Quelle: Michael Reynolds

Washington. Mit der „Nacht der Astronomie“ will sich das Weiße Haus einmal im Jahr ganz der Wissenschaftsförderung widmen. Auf Einladung der US-Regierung treffen sich anerkannte Größen aus der Forschung ganz ungezwungen mit hoffnungsvollen jungen Talenten. Am Montagabend diskutierten die Mitarbeiter und Anhänger der Weltraumbehörde NASA jedoch weniger über jüngste Phänomene im Weltall, als vielmehr über den alltäglichen Umgang mit dem Fremden.

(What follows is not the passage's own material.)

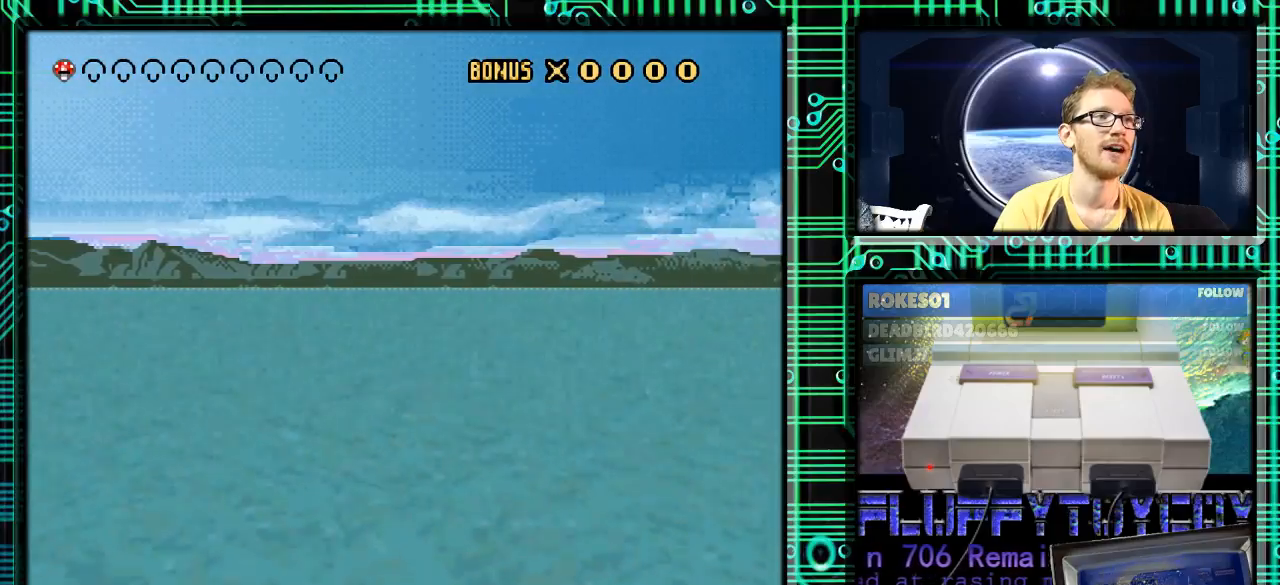
{"buttons": ["Y"], "events": [[167, "DPAD_RIGHT", "up"]]}
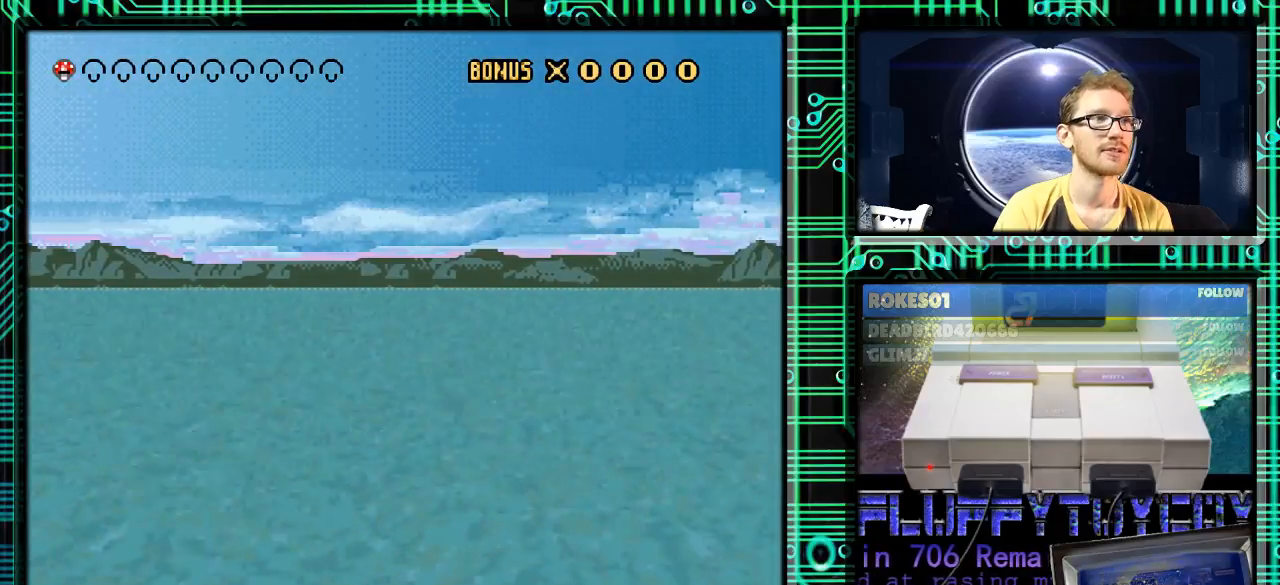
{"buttons": ["Y"], "events": [[333, "DPAD_RIGHT", "down"], [500, "DPAD_RIGHT", "up"]]}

Auch der Präsident deutete an, dass Ahmeds Erlebnisse ein bedrückendes Licht auf die US-Gesellschaft werfen: Vor vier Wochen hatte sich der gebürtige Sudanese an seiner Highschool in Irving unweit von Dallas an einem kleinen Technikwettbewerb beteiligt. Mit Begeisterung präsentierte Ahmed einen übergroßen und selbst gebastelten Wecker, den er in einem schweren Metallbehälter in seinen Klassenraum getragen hatte.

Wie ein Schwerkrimineller behandelt

Einige Drähte und Schnüre hingen allerdings so weit aus seinem Rucksack, dass seine Englischlehrerin misstrauisch wurde und die Polizei rief. Da das Ungetüm tickte, sprach die Pädagogin am Telefon aufgeregt von einer „möglichen Bombe“.
Nach einer Viertelstunde eskalierte die Situation vollends: Zwei bewaffnete Beamte betraten das Schulgebäude und nahmen den Jungen kurzerhand fest.

Wie ein Schwerkrimineller wurde Ahmed in Handschellen abgeführt. In den anschließenden Stunden traten insgesamt sechs Polizisten an den verängstigten Jungen heran, um ihn zu verhören und seine Fingerabdrücke zu nehmen. Das Foto, das seine Schwester von ihm in Polizeigewahrsam schoss, verbreitete sich in Windeseile über die sozialen Medien – und führte zu einem riesigen Aufschrei.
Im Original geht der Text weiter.